Pourquoi le Grand Canon porte-t-il le nom de Saint André de Crète ?

Le texte original du Grand Canon, composé par un saint crétois, a ensuite été complété par d'autres auteurs chrétiens.

Malgré le fait que cette œuvre en elle-même se distinguait par une grande valeur artistique et avait une grande signification théologique, spirituelle et morale, les écrivains religieux ultérieurs ont trouvé des moyens de l'enrichir et de la décorer, l'amenant au niveau du plus haut exemple liturgique.

On pense que la version originale a été écrite par Andrei Kritsky sous l'influence d'expériences et de recherches personnelles, d'une profonde contrition repentante.

Le Grand Canon est l'une des dernières œuvres de saint André, écrites par lui dans sa vieillesse. Ceci est confirmé par des détails caractéristiques dans le texte du canon lui-même : « J'ai été précipité, ô Sauveur, devant tes portes, alors dans ma vieillesse, ne me jette pas en enfer » (1er chant, 13e tropaire ; la numérotation des tropaires est donnée selon la version complète du canon le jeudi de la 5e semaine de Carême), « Dès ma jeunesse, ô Christ, j'ai transgressé tes commandements... avec découragement, la vie est décédée » (1er chant, 20e tropaire), « Mes jours ont péri, comme le sommeil de celui qui se lève : comme Ezéchias descendait sur mon lit, sois embrassé sur mon ventre en été » (7e chant, 20e tropaire).

Ils prétendent que le canon a été écrit par lui pour lui-même.
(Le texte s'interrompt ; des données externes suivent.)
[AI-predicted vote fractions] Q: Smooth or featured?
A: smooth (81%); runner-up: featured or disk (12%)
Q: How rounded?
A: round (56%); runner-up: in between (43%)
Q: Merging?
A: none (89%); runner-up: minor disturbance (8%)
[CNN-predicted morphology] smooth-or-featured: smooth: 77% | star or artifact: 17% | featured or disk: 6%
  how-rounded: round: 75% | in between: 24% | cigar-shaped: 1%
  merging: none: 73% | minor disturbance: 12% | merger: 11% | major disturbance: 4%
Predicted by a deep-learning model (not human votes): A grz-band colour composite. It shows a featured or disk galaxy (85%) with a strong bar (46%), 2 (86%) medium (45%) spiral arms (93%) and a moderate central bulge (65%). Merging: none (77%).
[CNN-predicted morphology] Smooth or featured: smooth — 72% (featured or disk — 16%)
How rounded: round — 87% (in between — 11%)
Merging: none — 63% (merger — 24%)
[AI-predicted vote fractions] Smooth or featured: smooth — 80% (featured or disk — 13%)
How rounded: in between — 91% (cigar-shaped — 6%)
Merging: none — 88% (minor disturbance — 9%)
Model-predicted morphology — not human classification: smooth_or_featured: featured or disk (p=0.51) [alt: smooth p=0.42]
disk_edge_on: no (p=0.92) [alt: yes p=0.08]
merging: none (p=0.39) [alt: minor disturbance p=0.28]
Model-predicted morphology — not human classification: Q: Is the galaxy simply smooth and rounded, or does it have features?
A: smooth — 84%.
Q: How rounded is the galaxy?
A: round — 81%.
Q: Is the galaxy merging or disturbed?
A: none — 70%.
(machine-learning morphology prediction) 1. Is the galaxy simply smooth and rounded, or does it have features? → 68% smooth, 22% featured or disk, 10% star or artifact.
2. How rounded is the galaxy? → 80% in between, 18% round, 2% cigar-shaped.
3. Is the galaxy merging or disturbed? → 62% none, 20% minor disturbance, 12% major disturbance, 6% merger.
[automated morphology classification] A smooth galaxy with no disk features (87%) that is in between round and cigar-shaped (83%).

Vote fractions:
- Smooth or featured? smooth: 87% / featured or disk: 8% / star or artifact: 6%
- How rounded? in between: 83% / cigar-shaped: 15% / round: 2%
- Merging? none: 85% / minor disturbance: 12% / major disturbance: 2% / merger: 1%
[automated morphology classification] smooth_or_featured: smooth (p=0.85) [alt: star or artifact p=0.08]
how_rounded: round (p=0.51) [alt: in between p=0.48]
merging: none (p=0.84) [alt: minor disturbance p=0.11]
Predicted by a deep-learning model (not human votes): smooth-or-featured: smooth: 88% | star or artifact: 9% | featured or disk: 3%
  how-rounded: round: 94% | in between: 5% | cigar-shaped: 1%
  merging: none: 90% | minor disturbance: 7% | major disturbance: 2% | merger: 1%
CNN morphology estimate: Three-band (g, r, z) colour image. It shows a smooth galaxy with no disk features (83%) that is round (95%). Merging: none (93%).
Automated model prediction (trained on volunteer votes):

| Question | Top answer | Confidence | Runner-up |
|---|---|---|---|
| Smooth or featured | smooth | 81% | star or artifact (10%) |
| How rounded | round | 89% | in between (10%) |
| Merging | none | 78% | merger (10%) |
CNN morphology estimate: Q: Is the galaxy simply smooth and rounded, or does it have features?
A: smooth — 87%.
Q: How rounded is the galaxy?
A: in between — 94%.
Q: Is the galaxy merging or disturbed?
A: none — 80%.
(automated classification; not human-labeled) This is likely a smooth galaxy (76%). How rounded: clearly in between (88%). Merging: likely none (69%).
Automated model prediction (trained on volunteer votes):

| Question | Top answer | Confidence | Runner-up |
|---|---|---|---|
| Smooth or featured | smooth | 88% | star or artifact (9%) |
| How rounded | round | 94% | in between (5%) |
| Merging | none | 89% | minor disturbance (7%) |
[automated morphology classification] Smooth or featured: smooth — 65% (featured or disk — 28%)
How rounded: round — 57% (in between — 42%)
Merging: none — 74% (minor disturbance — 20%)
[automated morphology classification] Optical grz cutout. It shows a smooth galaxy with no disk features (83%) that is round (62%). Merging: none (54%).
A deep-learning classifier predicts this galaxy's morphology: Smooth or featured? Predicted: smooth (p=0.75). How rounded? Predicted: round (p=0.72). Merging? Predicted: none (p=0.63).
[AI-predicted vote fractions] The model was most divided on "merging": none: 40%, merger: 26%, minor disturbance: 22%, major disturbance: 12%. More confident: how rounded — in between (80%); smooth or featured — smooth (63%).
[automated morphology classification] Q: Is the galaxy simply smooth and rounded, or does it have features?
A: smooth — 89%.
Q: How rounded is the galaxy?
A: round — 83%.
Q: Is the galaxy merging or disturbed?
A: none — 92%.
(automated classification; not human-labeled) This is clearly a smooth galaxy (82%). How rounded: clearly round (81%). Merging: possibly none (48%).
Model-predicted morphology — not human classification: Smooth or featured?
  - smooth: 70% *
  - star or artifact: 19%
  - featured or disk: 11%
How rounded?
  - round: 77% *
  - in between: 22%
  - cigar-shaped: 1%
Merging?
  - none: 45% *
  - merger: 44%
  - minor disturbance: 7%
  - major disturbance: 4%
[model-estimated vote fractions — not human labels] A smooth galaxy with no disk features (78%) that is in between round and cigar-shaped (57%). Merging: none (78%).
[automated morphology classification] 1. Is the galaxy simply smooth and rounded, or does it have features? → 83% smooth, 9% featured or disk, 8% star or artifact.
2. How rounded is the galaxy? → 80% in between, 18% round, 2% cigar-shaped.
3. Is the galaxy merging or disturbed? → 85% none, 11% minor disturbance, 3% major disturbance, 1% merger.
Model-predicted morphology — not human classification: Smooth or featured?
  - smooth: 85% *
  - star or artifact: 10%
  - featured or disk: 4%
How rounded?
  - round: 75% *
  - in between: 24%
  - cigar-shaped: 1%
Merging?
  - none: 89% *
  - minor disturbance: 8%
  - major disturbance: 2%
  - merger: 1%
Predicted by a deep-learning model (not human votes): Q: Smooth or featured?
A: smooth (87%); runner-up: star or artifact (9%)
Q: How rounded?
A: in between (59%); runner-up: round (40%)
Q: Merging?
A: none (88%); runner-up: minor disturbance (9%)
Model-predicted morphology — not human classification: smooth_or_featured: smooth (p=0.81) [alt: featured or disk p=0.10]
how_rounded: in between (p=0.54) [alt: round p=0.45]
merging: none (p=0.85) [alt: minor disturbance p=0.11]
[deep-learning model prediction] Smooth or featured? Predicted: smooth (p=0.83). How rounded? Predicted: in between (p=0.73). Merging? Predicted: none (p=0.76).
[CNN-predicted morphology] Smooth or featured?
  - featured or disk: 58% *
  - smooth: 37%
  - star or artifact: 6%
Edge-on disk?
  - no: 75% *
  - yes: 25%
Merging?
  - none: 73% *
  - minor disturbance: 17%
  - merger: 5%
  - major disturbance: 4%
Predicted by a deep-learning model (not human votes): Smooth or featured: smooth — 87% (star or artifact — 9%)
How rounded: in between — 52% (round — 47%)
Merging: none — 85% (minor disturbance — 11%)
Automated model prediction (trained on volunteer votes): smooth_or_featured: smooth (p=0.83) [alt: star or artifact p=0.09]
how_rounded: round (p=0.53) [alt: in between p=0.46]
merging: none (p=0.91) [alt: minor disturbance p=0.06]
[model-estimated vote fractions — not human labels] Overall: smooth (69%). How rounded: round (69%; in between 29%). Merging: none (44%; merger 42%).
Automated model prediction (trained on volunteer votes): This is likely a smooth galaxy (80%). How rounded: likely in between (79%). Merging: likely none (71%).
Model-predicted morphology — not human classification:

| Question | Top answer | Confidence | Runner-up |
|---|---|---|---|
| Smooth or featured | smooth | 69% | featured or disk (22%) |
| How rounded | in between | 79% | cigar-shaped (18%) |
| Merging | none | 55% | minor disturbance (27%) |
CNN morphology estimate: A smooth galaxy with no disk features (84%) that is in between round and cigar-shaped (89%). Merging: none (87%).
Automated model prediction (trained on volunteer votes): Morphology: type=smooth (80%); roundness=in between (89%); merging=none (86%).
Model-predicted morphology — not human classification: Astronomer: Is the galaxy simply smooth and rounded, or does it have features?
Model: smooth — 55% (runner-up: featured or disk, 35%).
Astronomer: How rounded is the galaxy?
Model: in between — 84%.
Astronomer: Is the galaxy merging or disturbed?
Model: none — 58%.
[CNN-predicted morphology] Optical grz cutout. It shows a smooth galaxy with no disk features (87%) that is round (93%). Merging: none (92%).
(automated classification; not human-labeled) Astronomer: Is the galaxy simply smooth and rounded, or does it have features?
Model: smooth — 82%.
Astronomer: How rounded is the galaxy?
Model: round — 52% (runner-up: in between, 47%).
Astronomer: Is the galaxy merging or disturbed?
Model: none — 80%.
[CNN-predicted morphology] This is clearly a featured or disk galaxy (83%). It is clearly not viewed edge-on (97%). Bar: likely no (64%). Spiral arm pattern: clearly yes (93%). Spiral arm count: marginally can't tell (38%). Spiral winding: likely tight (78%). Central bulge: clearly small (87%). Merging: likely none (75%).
On pense que l’un des motifs de la compilation du canon aurait pu être un épisode de la biographie du saint. L'empereur byzantin Philippicus Vardanus (711-713) était un monothélite convaincu et, en 712, il força certains évêques, dont saint André, à signer la condamnation du VIe Concile œcuménique. Bientôt, le méchant empereur fut renversé, l'orthodoxie fut restaurée, mais le moine André ne put s'empêcher de s'inquiéter de sa lâcheté et exprima son repentir dans le texte du Grand Canon.

Ainsi, en acceptant l'opinion selon laquelle saint André a composé son canon dans la vieillesse et que les événements de 712 auraient pu devenir une incitation supplémentaire à l'écriture du Grand Canon, nous pouvons proposer une datation étendue pour l'œuvre elle-même : 720-730.

Quelle était la portée originale du canon compilé par saint André ? D’une part, personne ne doute que les tropaires pénitentielles (la plupart d’entre elles) soient celles de l’auteur. En revanche, on peut affirmer avec certitude que les tropaires en l'honneur de Sainte Marie et de Saint André ont été ajoutées après le XIe siècle. Cependant, sur la question de l'origine de l'Irmos, de la Trinité et de la Mère de Dieu, les chercheurs diffèrent. L'archevêque Filaret (Gumilevsky) croyait que les irmos n'appartenaient pas à saint André, et ils furent ensuite ajoutés au canon par le moine Jean de Damas. I.A. Karabinov croyait que les irmos avaient été compilés par le moine André lui-même, mais à propos de ses canons en général, il dit : "La Trinité et la plupart des Théotokos dans les canons de Saint-André ne lui appartiennent guère, car il existe de tels manuscrits où il n'y a pas de canons de la Trinité, mais d'autres sont attribués à la Théotokos. Peut-être que la Trinité et une partie de la Théotokos appartiennent à la plume de saint Théodore le Studite." Enfin, notre contemporain Protodiacre V. Vasilik dit : « Le Grand Canon est d'abord une œuvre complète, seules les tropaires dédiées à André de Crète lui-même et à Marie d'Egypte le sont plus tard... tout le reste appartient à saint André. »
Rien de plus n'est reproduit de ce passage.